He was actually eating a Big Kahuna burger here but you know what I’m saying…you can’t get a quarter pounder in Amsterdam, they don’t even know WTF that is. They put mayonnaise on french fries!


----------



## Southern Drawl (Aug 25, 2020)

For line I think its hard to beat the Sufix 832 One of the 8 strands is Gore and helps it shead water, avoid wind knots and stay soft. The color fades quick but that doesn't effect the performance.


----------



## Smackdaddy53 (Dec 31, 2012)

Southern Drawl said:


> For line I think its hard to beat the Sufix 832 One of the 8 strands is Gore and helps it shead water, avoid wind knots and stay soft. The color fades quick but that doesn't effect the performance.

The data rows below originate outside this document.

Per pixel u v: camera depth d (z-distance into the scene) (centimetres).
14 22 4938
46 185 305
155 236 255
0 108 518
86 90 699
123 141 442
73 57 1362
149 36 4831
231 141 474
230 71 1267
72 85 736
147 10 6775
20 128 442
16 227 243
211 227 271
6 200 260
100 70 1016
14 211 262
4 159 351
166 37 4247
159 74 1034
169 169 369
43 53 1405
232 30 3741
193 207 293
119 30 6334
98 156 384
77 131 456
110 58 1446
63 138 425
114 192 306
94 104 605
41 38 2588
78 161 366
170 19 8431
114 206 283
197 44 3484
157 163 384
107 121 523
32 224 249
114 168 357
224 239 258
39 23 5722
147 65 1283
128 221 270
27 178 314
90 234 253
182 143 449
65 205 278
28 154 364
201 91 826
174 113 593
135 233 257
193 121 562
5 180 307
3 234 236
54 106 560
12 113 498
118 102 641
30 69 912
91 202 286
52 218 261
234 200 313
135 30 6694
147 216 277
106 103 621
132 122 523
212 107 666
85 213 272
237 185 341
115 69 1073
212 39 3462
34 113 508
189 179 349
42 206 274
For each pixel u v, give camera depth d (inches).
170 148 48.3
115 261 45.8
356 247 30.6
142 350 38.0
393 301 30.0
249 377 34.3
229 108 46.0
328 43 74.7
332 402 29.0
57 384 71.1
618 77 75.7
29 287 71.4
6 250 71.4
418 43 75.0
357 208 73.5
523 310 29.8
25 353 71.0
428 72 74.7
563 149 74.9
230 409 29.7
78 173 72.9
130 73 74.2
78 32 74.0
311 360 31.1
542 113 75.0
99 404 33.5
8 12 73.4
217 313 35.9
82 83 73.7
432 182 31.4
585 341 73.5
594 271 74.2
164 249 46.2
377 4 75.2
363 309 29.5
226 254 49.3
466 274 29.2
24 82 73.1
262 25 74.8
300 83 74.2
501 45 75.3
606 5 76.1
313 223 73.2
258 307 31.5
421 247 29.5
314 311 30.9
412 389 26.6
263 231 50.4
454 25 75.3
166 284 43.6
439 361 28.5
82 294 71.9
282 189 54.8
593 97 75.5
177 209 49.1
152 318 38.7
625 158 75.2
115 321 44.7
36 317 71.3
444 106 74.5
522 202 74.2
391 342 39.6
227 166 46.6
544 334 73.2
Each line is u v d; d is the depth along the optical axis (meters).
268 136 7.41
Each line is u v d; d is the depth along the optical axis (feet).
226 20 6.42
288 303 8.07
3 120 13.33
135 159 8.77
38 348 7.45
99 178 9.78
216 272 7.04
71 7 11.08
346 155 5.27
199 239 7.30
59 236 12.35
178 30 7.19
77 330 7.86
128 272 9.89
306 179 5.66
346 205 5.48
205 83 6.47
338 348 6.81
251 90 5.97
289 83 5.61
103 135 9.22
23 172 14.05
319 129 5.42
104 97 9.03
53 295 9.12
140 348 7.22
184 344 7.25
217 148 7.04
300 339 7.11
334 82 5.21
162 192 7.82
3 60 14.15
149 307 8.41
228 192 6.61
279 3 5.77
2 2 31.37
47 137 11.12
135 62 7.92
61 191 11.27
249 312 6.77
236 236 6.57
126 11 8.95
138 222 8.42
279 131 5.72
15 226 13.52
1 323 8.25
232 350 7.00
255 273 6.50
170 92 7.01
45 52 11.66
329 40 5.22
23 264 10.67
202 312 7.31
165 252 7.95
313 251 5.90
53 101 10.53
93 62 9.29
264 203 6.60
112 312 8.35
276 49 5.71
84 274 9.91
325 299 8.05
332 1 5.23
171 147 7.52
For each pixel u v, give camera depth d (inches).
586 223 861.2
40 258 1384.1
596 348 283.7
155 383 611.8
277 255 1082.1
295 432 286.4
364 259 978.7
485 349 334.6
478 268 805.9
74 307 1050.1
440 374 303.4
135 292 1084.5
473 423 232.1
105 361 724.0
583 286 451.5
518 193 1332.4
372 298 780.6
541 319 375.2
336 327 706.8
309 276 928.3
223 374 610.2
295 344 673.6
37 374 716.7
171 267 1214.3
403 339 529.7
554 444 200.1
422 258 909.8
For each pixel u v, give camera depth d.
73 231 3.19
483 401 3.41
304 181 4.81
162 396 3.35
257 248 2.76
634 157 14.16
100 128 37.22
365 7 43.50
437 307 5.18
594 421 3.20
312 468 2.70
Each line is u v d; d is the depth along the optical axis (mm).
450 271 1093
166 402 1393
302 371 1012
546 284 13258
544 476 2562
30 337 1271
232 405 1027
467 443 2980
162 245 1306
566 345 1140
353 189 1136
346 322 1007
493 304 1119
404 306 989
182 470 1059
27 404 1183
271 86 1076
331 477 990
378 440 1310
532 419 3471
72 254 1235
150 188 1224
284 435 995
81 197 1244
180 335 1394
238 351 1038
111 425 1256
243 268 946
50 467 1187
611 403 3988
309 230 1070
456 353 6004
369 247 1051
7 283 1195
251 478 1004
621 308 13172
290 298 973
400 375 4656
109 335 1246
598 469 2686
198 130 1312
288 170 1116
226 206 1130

Sufix 832 and Diawa J Braid 8 are great. 4 strand braid is a thing of the past. It’s way too loud.


----------



## Silent Drifter (Apr 29, 2021)

^^^^What ????


----------



## permitchaser (Aug 26, 2013)

Silent Drifter said:


> Kinda funny topic ,cause ive got prolly 35 rods and i really like everyone for their intended purpose....but im a ugly stix guy , my ultra lights are as fun and sporting as it can get at 4'-6" love them so much i have two for active duty and two in reserve ,that i found on ebay cause they dont make the ones i like anymore....also have the medium heavy stix for drum and tarpon ,and the long spinner rods several sizes for just about anything....i love the clear sensitive tip i can see a sheep head move my fiddler 😏 ....rods improve over time theres many that are lighter in hand than some of mine ,but they have created memories for me and i continue to use them ,😘 my advice is go out pick you up one rod and reel combo for your favorite fish and try it again ,you got to rekindle that relation ship 😁 catching fish also helps LOL


I love Ugly Stix. My grandsons have a nack of breaking tips


----------



## Silent Drifter (Apr 29, 2021)

Yes i fell in love with them after having two penn sticks breaking off 6 inches below the tip drum fishing pieces of junk ,ugly has never failed me i also have their tiger rods same great performance!


----------



## Silent Drifter (Apr 29, 2021)

This is just 1/2 my collection LOL


----------



## The Fin (Sep 28, 2021)

Warbeast said:


> Hm.
> So you mean a softer weight flyrod or a more bendy rod in General?


Try an Echo “Bad Ass Glass” fly rod! Soft rod that you can actually feel load as you cast and as a bonus, indestructible!


----------



## Mike Haydon (Dec 19, 2019)

I love a penn real I have fierce3's for the kids and wife and I use conflict2's with the carbon fiber handle. Lews rods with winn grips. Have all older Blair Wiggins inshore rods. St.croix rods if you have the money. Use these setups for everything.


----------



## Smackdaddy53 (Dec 31, 2012)

Silent Drifter said:


> ^^^^What ????


It took me a second to remember you’re deaf. 4 strand causes too much vibration, you can feel it!


----------